To Rise Again
Le Broc’s family store is less than a mile from our house.
Just on the edge of the village.
In fact, once you’ve turned right out of our drive and negotiated the bends and twists in the narrow winding road, it’s the first thing you come to, if you don’t count the fields full of grazing Jersey cows. The cattle, with their luscious, delicate, brown coats stand out in stark contrast to the brilliant green of their home fields. And I’ve noticed the tourists often stare at them through their car and coach windows.
But I scarcely threw them a glance as I strolled down the lane towards the village. And I don’t suppose they took too much notice of me, either, as they continued to chew their cud.
It’s always okay going down the hill, but a different matter entirely coming back up.
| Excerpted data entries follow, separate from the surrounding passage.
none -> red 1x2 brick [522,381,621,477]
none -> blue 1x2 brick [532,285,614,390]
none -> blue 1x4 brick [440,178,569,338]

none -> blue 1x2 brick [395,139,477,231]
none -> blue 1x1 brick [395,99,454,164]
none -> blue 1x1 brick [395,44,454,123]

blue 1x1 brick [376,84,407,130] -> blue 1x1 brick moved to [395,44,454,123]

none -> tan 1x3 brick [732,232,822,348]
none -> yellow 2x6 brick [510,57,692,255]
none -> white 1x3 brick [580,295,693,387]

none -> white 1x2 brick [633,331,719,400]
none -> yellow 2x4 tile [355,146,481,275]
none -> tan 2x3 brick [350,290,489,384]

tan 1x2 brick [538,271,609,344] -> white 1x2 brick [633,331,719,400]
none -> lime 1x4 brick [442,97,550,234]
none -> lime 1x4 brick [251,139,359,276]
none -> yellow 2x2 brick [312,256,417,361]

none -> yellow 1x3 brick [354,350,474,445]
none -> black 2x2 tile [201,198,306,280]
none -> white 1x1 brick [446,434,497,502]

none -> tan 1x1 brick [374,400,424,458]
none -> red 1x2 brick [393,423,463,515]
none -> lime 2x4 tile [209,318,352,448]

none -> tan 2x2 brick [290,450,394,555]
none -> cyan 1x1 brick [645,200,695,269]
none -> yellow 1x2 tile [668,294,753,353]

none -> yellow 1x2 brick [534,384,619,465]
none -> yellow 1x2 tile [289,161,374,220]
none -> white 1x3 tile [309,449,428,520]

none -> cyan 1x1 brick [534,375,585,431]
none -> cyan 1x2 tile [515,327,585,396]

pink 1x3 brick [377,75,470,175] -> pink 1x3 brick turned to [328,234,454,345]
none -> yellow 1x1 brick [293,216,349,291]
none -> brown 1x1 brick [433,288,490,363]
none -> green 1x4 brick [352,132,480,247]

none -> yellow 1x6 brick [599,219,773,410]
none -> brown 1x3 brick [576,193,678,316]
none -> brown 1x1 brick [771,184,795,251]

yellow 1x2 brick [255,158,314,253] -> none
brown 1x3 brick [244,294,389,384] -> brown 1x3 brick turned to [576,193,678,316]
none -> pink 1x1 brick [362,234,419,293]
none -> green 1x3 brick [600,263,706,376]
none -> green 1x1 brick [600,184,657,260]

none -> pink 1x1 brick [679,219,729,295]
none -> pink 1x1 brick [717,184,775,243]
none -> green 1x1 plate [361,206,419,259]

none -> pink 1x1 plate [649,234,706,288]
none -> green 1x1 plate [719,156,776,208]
Our house stood at the apex, commanding fine sweeping views of the English Channel, whose deep blue waters glistened and sparkled, as if set on fire with a million gems. Tourists could only catch an occasional glimpse of the house as it hid coyly behind the copse…the curved gravel drive stretched some five hundred yards from the gleaming white gates by the roadside, to the sturdy Oak front door.
The heatwave was in its fifth day, and I mused how much it would take out of me to climb back up from Le Broc’s.
BBC Radio Jersey has only been on the air for about a year, but I find it a useful source of information. Only yesterday, for instance, it had told us islanders that our weather was hotter than anywhere else in Europe. At eight-five degrees Fahrenheit – that’s twenty-nine in this new-fangled Celcius money – it was one degree hotter than Athens. But of course, even those gorgeous sunbathing temperatures could not compare with Jeddah, where it was said to be one hundred and three (oh, alright, thirty-nine in Celcius – I still don’t think it’ll ever catch on, though).
However, in Athens and Jeddah it would be a different kind of heat, I thought, less humid and more bearable. Here, you only had to be out of the shade for a few moments and the sweat was flowing like a river in flood.
I’d spent the first part of the morning lazing by the pool, and indeed, hadn’t really intended stirring from our grounds all day.